The required output is the exact run of lines from the one that contains "[157,373,241,394] Reading ->" to the end of the data, with every picture left out.

GIVEN ENTRIES: Begin

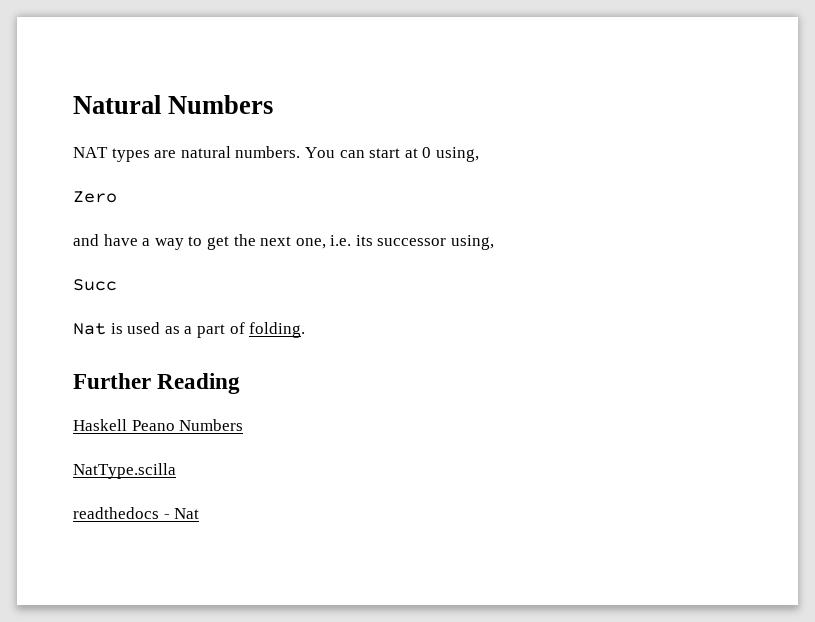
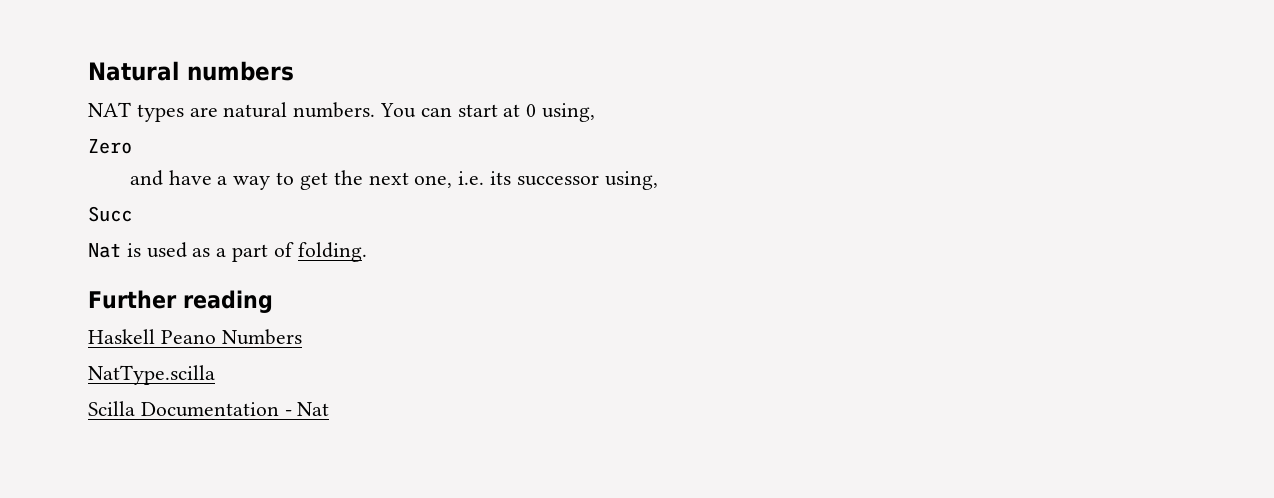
[168,95,274,114] Numbers -> [187,61,294,81] numbers
[157,373,241,394] Reading -> [182,290,273,313] reading
[73,507,159,519] readthedocs -> [88,401,279,417] Scilla Documentation

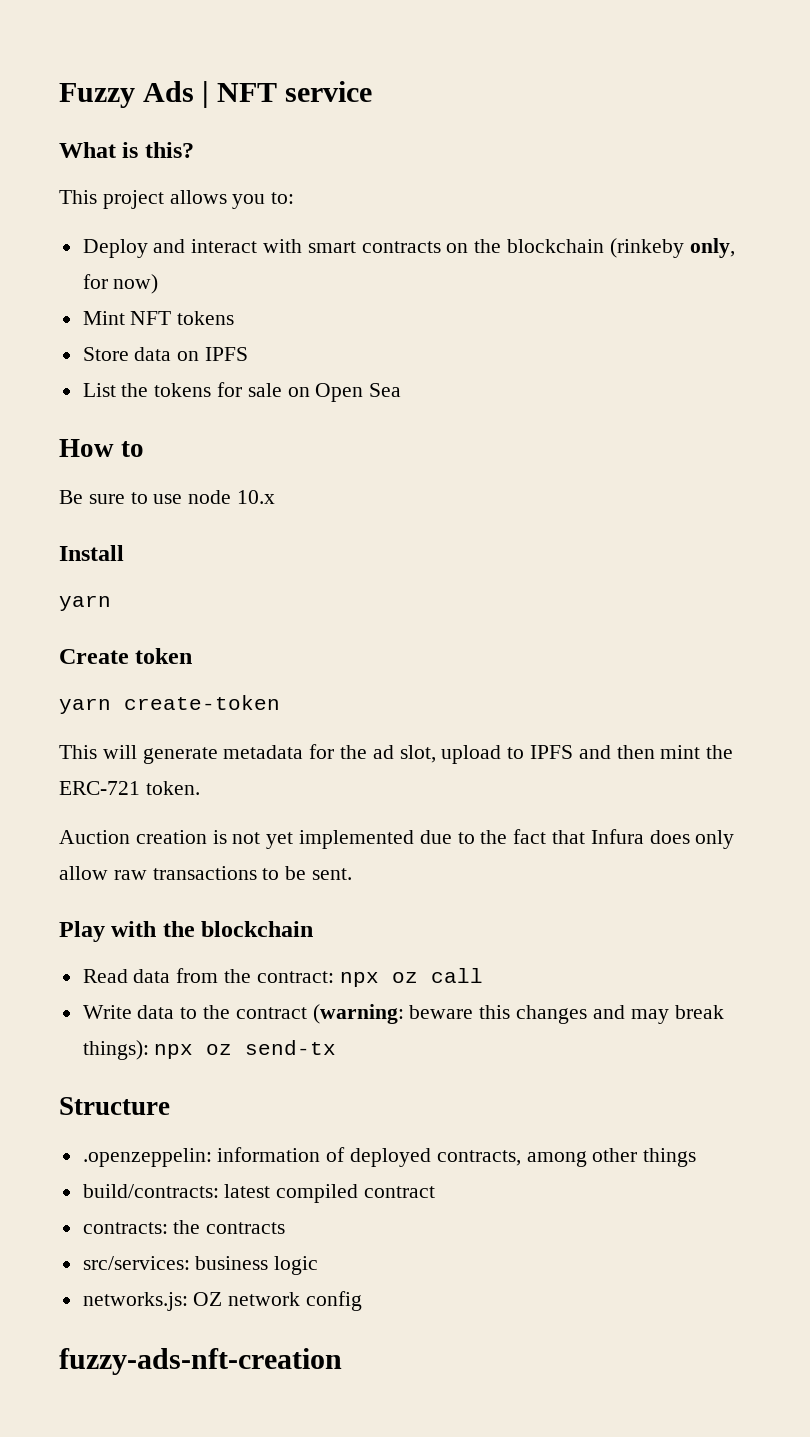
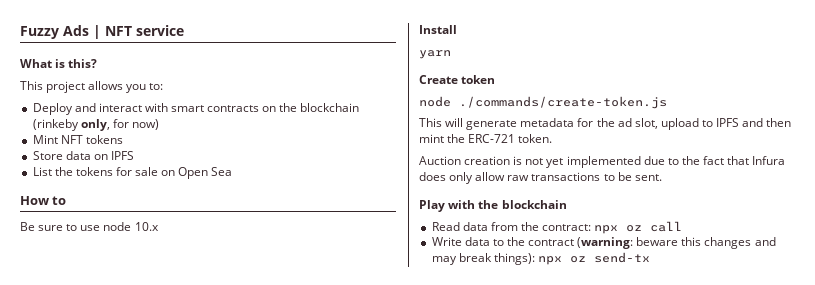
[59,695,280,714] yarn create-token -> [419,96,667,109] node ./commands/create-token.js
[59,1097,170,1115] [82,1147,697,1167] [82,1184,436,1203] [82,1220,286,1234] [82,1256,319,1275] [82,1291,363,1311] [59,1348,342,1375] // Structure // .openzeppelin: information of deployed contracts, among other things // build/contracts: latest compiled contract // contracts: the contracts // src/services: business logic // networks.js: OZ network config // fuzzy-ads-nft-creation -> (650, 257) none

GIVEN ENTRIES: End

_ANSWER SPACE:_
[157,373,241,394] Reading -> [182,290,273,313] reading
[73,507,159,519] readthedocs -> [88,401,279,417] Scilla Documentation

[59,695,280,714] yarn create-token -> [419,96,667,109] node ./commands/create-token.js
[59,1097,170,1115] [82,1147,697,1167] [82,1184,436,1203] [82,1220,286,1234] [82,1256,319,1275] [82,1291,363,1311] [59,1348,342,1375] // Structure // .openzeppelin: information of deployed contracts, among other things // build/contracts: latest compiled contract // contracts: the contracts // src/services: business logic // networks.js: OZ network config // fuzzy-ads-nft-creation -> (650, 257) none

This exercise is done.